We have no choice in the matter. That’s the phrase that caught my attention. Pretty clear, says the brother. Not some random coincidence but obviously a divine confluence. So what choice do we have but to submit to what the LORD has spoken?

No choice. Don’t recall ever reading that before. That’s because the ESV uses the more literal rendering referenced in the CSB margin, “we cannot say to you anything bad or good.” If this is of God, and apparently it is, then what’s left to be said? God has spoken so we will not. We have no choice in the matter.
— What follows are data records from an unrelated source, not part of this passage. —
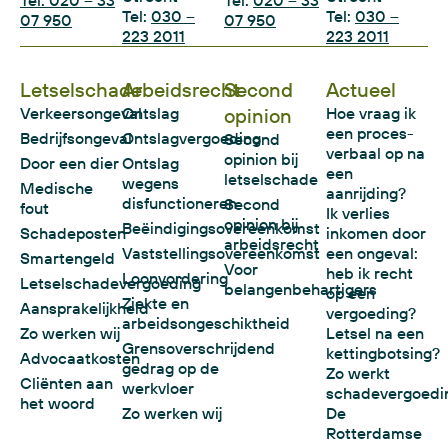
Tel:
030 –
Tel:
030 –
07 950
07 950
223 2011
223 2011
Letselschade
Arbeidsrecht
Second
Actueel
Verkeersongeval
Ontslag
opinion
Hoe vraag ik
een proces-
Bedrijfsongeval
Ontslagvergoeding
Second
verbaal op na
opinion bij
Door een dier
Ontslag
een
letselschade
wegens
Medische
aanrijding?
disfunctioneren
Second
fout
Ik verlies
opinion bij
Beëindigingsovereenkomst
Schadeposten
inkomen door
arbeidsrecht
Vaststellingsovereenkomst
een ongeval:
Smartengeld
Voor
heb ik recht
Loonvordering
Letselschadevergoeding
belangenbehartigers
op een
Ziekte en
Aansprakelijkheid
vergoeding?
arbeidsongeschiktheid
Zo werken wij
Letsel na een
Grensoverschrijdend
kettingbotsing?
Advocaatkosten
gedrag op de
Zo werkt
Cliënten aan
werkvloer
schadevergoedi
het woord
Zo werken wij
De
Rotterdamse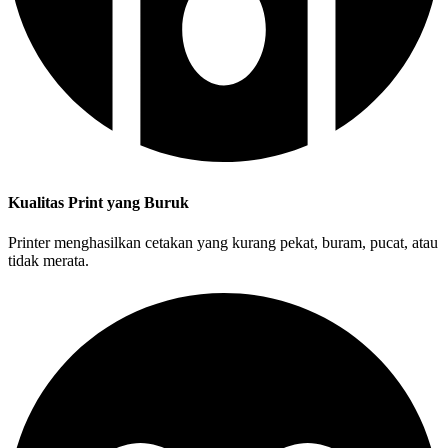
Kualitas Print yang Buruk
Printer menghasilkan cetakan yang kurang pekat, buram, pucat, atau
tidak merata.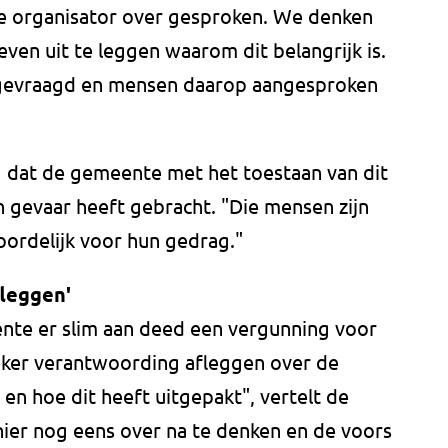
e organisator over gesproken. We denken
en uit te leggen waarom dit belangrijk is.
 gevraagd en mensen daarop aangesproken
g dat de gemeente met het toestaan van dit
gevaar heeft gebracht. "Die mensen zijn
oordelijk voor hun gedrag."
fleggen'
ente er slim aan deed een vergunning voor
 zeker verantwoording afleggen over de
n hoe dit heeft uitgepakt", vertelt de
ier nog eens over na te denken en de voors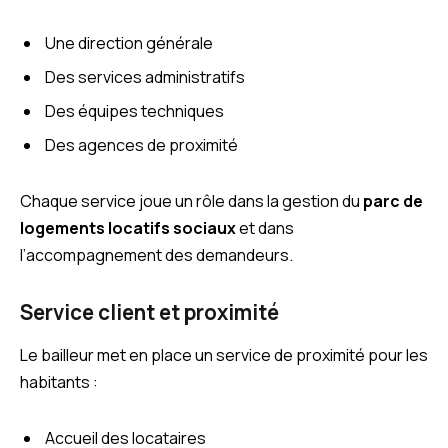
Une direction générale
Des services administratifs
Des équipes techniques
Des agences de proximité
Chaque service joue un rôle dans la gestion du
parc de
logements locatifs sociaux
et dans
l’accompagnement des demandeurs.
Service client et proximité
Le bailleur met en place un service de proximité pour les
habitants :
Accueil des locataires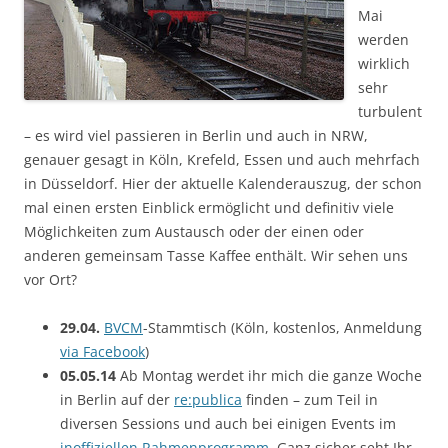
Mai
werden
wirklich
sehr
turbulent
– es wird viel passieren in Berlin und auch in NRW,
genauer gesagt in Köln, Krefeld, Essen und auch mehrfach
in Düsseldorf. Hier der aktuelle Kalenderauszug, der schon
mal einen ersten Einblick ermöglicht und definitiv viele
Möglichkeiten zum Austausch oder der einen oder
anderen gemeinsam Tasse Kaffee enthält. Wir sehen uns
vor Ort?
29.04.
BVCM
-Stammtisch (Köln, kostenlos, Anmeldung
via Facebook
)
05.05.14
Ab Montag werdet ihr mich die ganze Woche
in Berlin auf der
re:publica
finden – zum Teil in
diversen Sessions und auch bei einigen Events im
inoffiziellen Rahmenprogramm
. Ganz sicher seht Ihr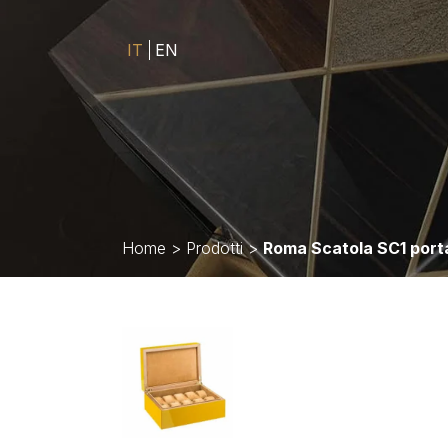
IT
EN
Home
>
Prodotti
>
Roma Scatola SC1 porta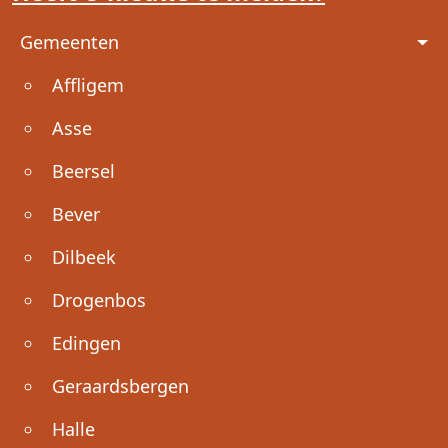
Voet
Gemeenten
Affligem
Asse
Beersel
Bever
Dilbeek
Drogenbos
Edingen
Geraardsbergen
Halle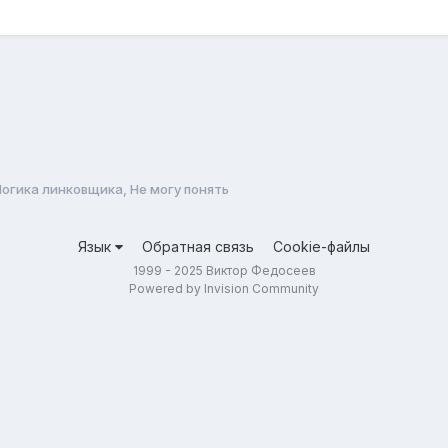
огика линковщика, Не могу понять
Язык
Обратная связь
Cookie-файлы
1999 - 2025 Виктор Федосеев
Powered by Invision Community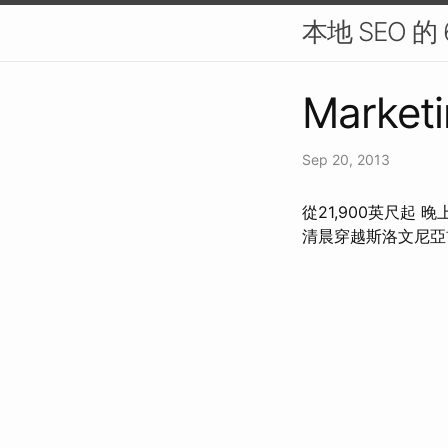
本地 SEO 的
Marketi
Sep 20, 2013
從21,900英尺
清晨穿越斯洛文尼亞前往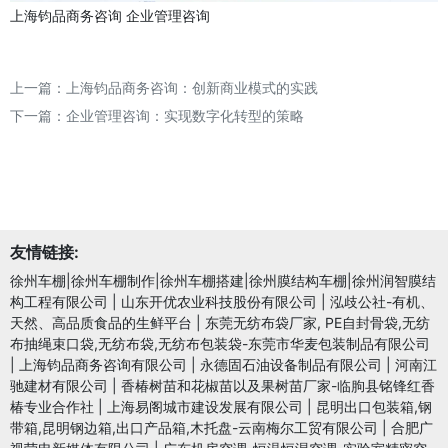
上海钧品商务咨询
企业管理咨询
上一篇：
上海钧品商务咨询：创新商业模式的实践
下一篇：
企业管理咨询：实现数字化转型的策略
友情链接:
徐州车棚|徐州车棚制作|徐州车棚搭建|徐州膜结构车棚|徐州润智膜结
构工程有限公司
|
山东开优农业科技股份有限公司
|
泓歧公社-有机、
天然、高品质食品的生鲜平台
|
东莞无纺布袋厂家, PE自封骨袋,无纺
布抽绳束口袋,无纺布袋,无纺布包装袋-东莞市华麦包装制品有限公司
|
上海钧品商务咨询有限公司
|
永德固石油设备制品有限公司
|
河南江
驰建材有限公司
|
香椿树苗和花椒苗以及果树苗厂家-临朐县铭锋红香
椿专业合作社
|
上海易阁城市建设发展有限公司
|
昆明出口包装箱,钢
带箱,昆明钢边箱,出口产品箱,木托盘-云南梅尔工贸有限公司
|
合肥广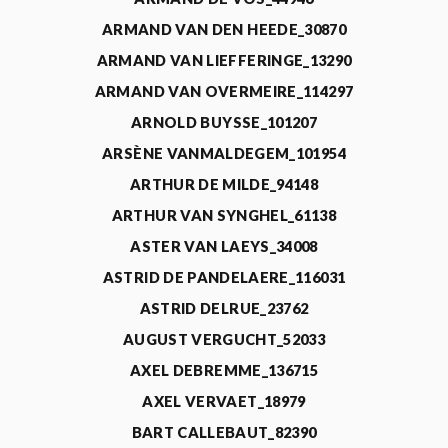
ARMAND VAN DEN HEEDE_30870
ARMAND VAN LIEFFERINGE_13290
ARMAND VAN OVERMEIRE_114297
ARNOLD BUYSSE_101207
ARSÈNE VANMALDEGEM_101954
ARTHUR DE MILDE_94148
ARTHUR VAN SYNGHEL_61138
ASTER VAN LAEYS_34008
ASTRID DE PANDELAERE_116031
ASTRID DELRUE_23762
AUGUST VERGUCHT_52033
AXEL DEBREMME_136715
AXEL VERVAET_18979
BART CALLEBAUT_82390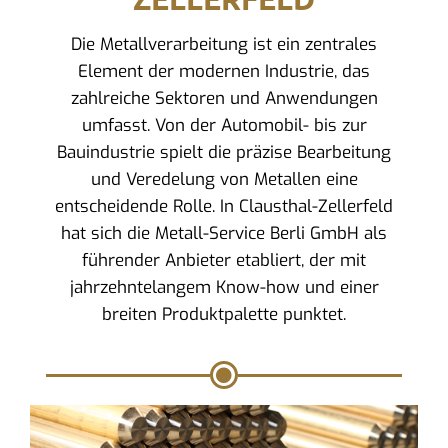
Die Metallverarbeitung ist ein zentrales
Element der modernen Industrie, das
zahlreiche Sektoren und Anwendungen
umfasst. Von der Automobil- bis zur
Bauindustrie spielt die präzise Bearbeitung
und Veredelung von Metallen eine
entscheidende Rolle. In Clausthal-Zellerfeld
hat sich die Metall-Service Berli GmbH als
führender Anbieter etabliert, der mit
jahrzehntelangem Know-how und einer
breiten Produktpalette punktet.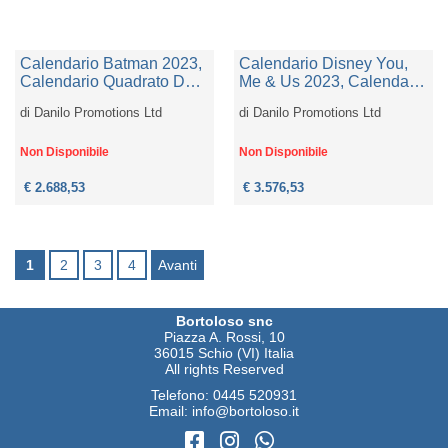
Calendario Batman 2023,
Calendario Disney You,
Calendario Quadrato Da
Me & Us 2023, Calendario
Parete, Mese Per Mese,
Da Parete Sottile, Mese
di
Danilo Promotions Ltd
di
Danilo Promotions Ltd
Prodotto Ufficiale,
Per Mese, Prodotto
Calendario Da Muro 2023
Ufficiale, Calendario Da
Muro 2023
Non Disponibile
Non Disponibile
€ 2.688,53
€ 3.576,53
1
2
3
4
Avanti
Bortoloso snc
Piazza A. Rossi, 10
36015 Schio (VI) Italia
All rights Reserved
Telefono:
0445 520931
Email:
info@bortoloso.it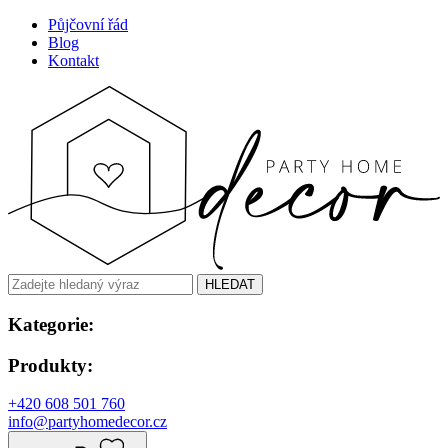
Půjčovní řád
Blog
Kontakt
HLEDAT
Kategorie:
Produkty:
+420 608 501 760
info@partyhomedecor.cz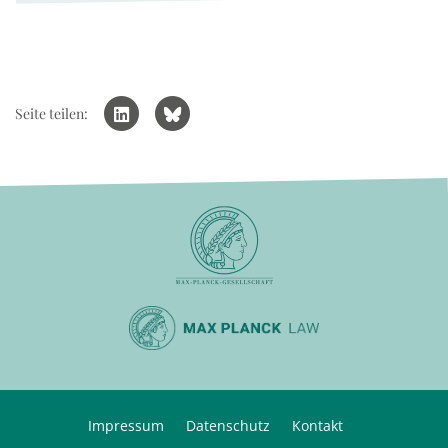
Seite teilen:
Impressum
Datenschutz
Kontakt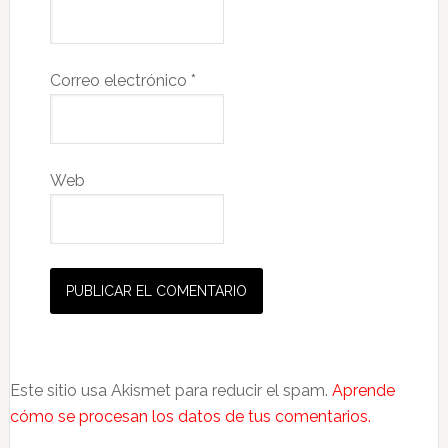
Correo electrónico
*
Web
Este sitio usa Akismet para reducir el spam.
Aprende
cómo se procesan los datos de tus comentarios.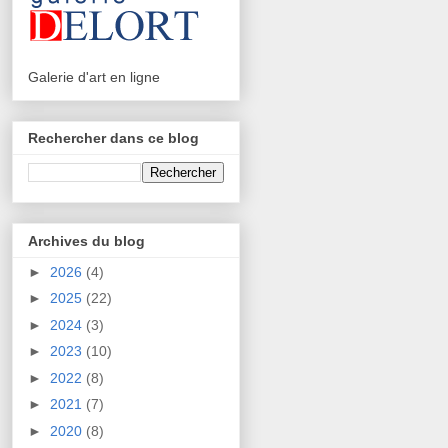
Galerie d'art en ligne
Rechercher dans ce blog
Archives du blog
►
2026
(4)
►
2025
(22)
►
2024
(3)
►
2023
(10)
►
2022
(8)
►
2021
(7)
►
2020
(8)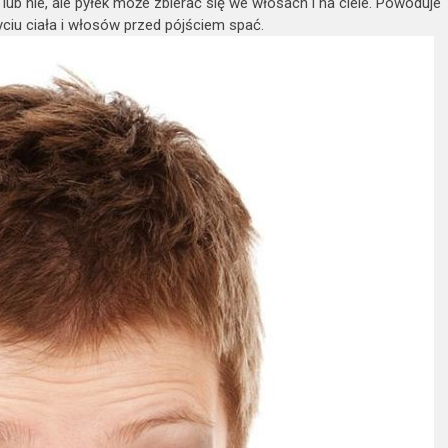
lub nie, ale pyłek może zbierać się we włosach i na ciele. Powoduje
ciu ciała i włosów przed pójściem spać.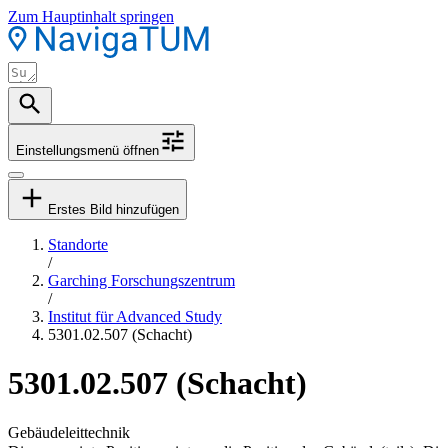
Zum Hauptinhalt springen
Einstellungsmenü öffnen
Erstes Bild hinzufügen
Standorte
/
Garching Forschungszentrum
/
Institut für Advanced Study
5301.02.507 (Schacht)
5301.02.507 (Schacht)
Gebäudeleittechnik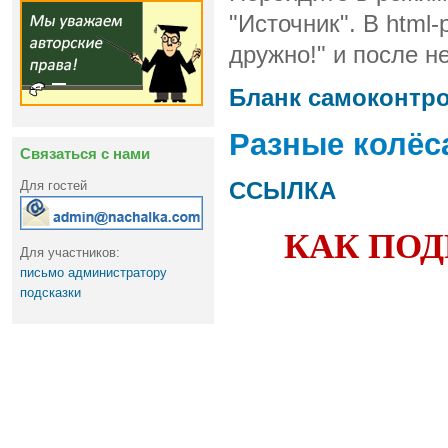
"Источник". В html-
дружно!" и после н
Бланк самоконтр
Разные колёс
Связаться с нами
CCЫЛКА
Для гостей
КАК ПОД
Для участников:
письмо администратору
подсказки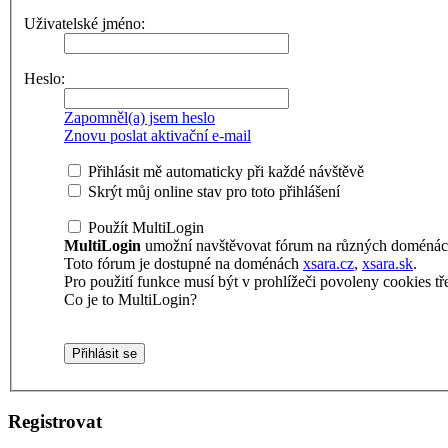
Uživatelské jméno:
Heslo:
Zapomněl(a) jsem heslo
Znovu poslat aktivační e-mail
Přihlásit mě automaticky při každé návštěvě
Skrýt můj online stav pro toto přihlášení
Použít MultiLogin
MultiLogin
umožní navštěvovat fórum na různých doménách 
Toto fórum je dostupné na doménách
xsara.cz
,
xsara.sk
.
Pro použití funkce musí být v prohlížeči povoleny cookies tře
Co je to MultiLogin?
Registrovat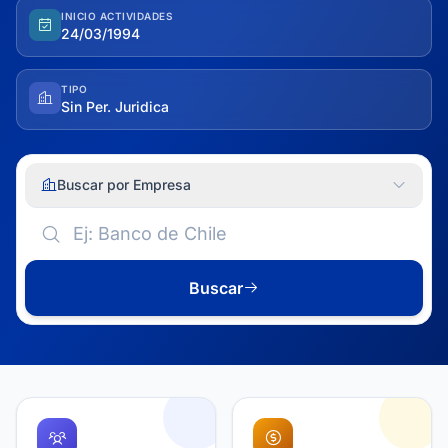
INICIO ACTIVIDADES
24/03/1994
TIPO
Sin Per. Juridica
Buscar por Empresa
Buscar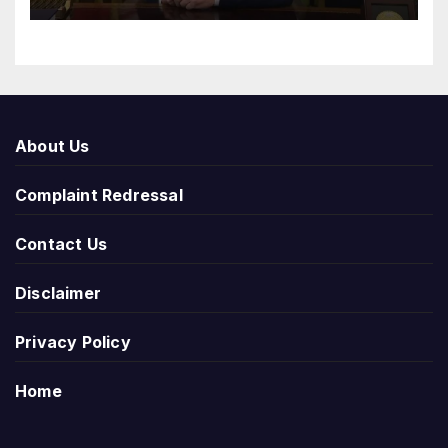
About Us
Complaint Redressal
Contact Us
Disclaimer
Privacy Policy
Home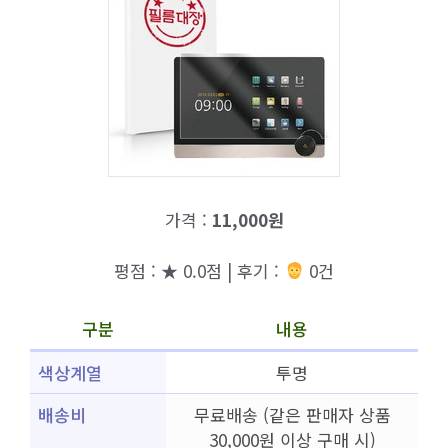
가격 :
11,000원
평점 : ★ 0.0점 | 후기 :
0건
구분
내용
색상계열
투명
배송비
무료배송 (같은 판매자 상품
30,000원 이상 구매 시)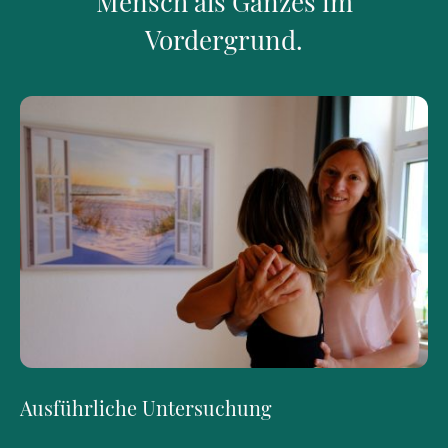
Mensch als Ganzes im
Vordergrund.
Ausführliche Untersuchung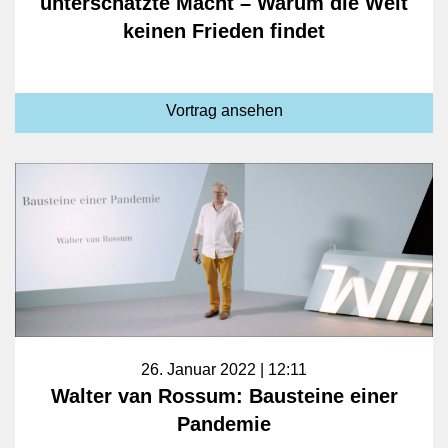
unterschätzte Macht – Warum die Welt
keinen Frieden findet
Vortrag ansehen
26. Januar 2022 | 12:11
Walter van Rossum: Bausteine einer
Pandemie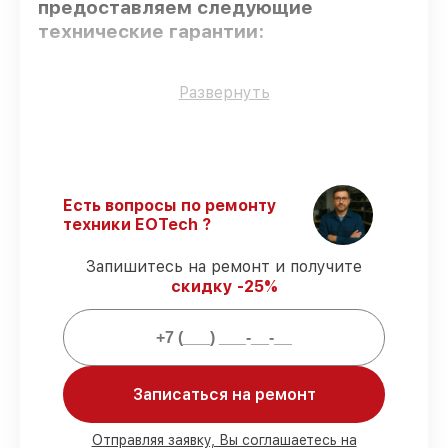
предоставляем следующие
технические гарантии:
Использование оригинальных
Развернуть
запчастей
– для всех видов починки
применяются исключительно
оригинальные детали.
Опытные мастера
– проверенные
специалисты с опытом и сертификацией.
Есть вопросы по ремонту
Соблюдение сроков восстановления
–
техники EOTech ?
обслуживание голографического
прицела XPS2-RF выполняется строго в
Запишитесь на ремонт и получите
оговоренные сроки.
скидку -25%
Гарантийное обслуживание
–
обслуживаем голографических прицелов
всегда со строгим соблюдением
гарантийных обязательств.
Записаться на ремонт
Мы гарантируем:
Отправляя заявку, Вы соглашаетесь на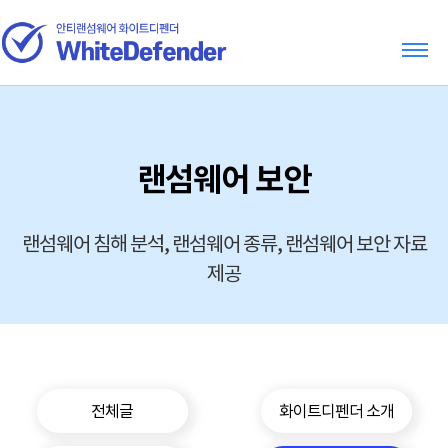
랜섬웨어 보안
랜섬웨어 침해 분석, 랜섬웨어 종류, 랜섬웨어 보안 자료
제공
전체글
화이트디펜더 소개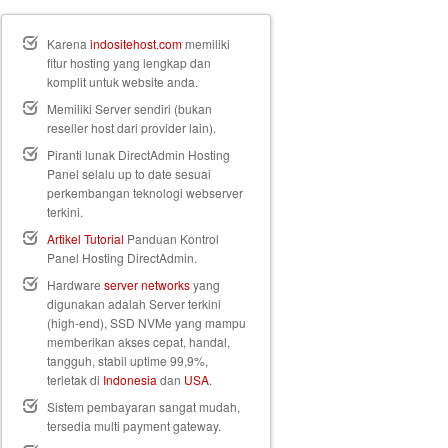
Karena
indositehost.com
memiliki
fitur hosting yang lengkap dan
komplit untuk website anda.
Memiliki Server sendiri (bukan
reseller host dari provider lain).
Piranti lunak DirectAdmin Hosting
Panel selalu up to date sesuai
perkembangan teknologi webserver
terkini.
Artikel Tutorial
Panduan Kontrol
Panel Hosting DirectAdmin.
Hardware
server networks
yang
digunakan adalah Server terkini
(high-end), SSD NVMe yang mampu
memberikan akses cepat, handal,
tangguh, stabil uptime 99,9%,
terletak di
Indonesia
dan
USA
.
Sistem pembayaran sangat mudah,
tersedia multi payment gateway.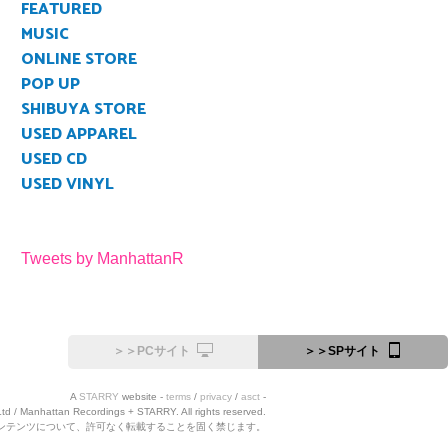
FEATURED
MUSIC
ONLINE STORE
POP UP
SHIBUYA STORE
USED APPAREL
USED CD
USED VINYL
Tweets by ManhattanR
＞＞PCサイト
＞＞SPサイト
A
STARRY
website -
terms
/
privacy
/
asct
-
Ltd / Manhattan Recordings + STARRY. All rights reserved.
ンテンツについて、許可なく転載することを固く禁じます。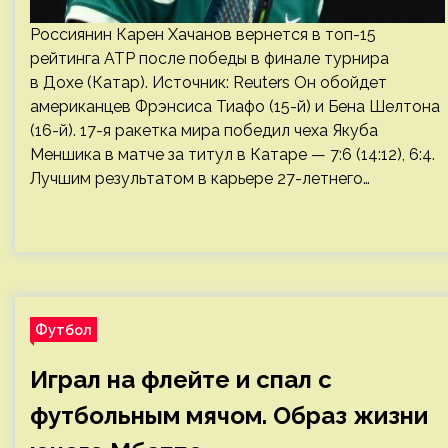
Россиянин Карен Хачанов вернется в топ-15
рейтинга ATP после победы в финале турнира
в Дохе (Катар). Источник: Reuters Он обойдет
американцев Фрэнсиса Тиафо (15-й) и Бена Шелтона
(16-й). 17-я ракетка мира победил чеха Якуба
Меншика в матче за титул в Катаре — 7:6 (14:12), 6:4.
Лучшим результатом в карьере 27-летнего…
Футбол
Играл на флейте и спал с
футбольным мячом. Образ жизни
Oh, if I were only more like the brother. Recognizing the hand of the sovereign God in the situation and then realizing that, if God has so moved, I have no choice but to submit. That if God has made apparent that He is working according to sovereign purposes, then I might be wise to respond with silenced pondering. I might not get what is happening, but I can know Who is allowing it to happen. The storyline might not make sense, but I can trust the outcome to Him. So, I have no choice in the matter.

No choice. We aren’t a people who like having no choice. Our culture is not one that encourages submitting and ceding control. We like to debate and argue and make our case and have our way. Sometimes though, maybe more often than we like, there’s really nothing to say. It’s time to be silent. We have no choice in the matter.

Only by God’s grace. Always for God’s glory.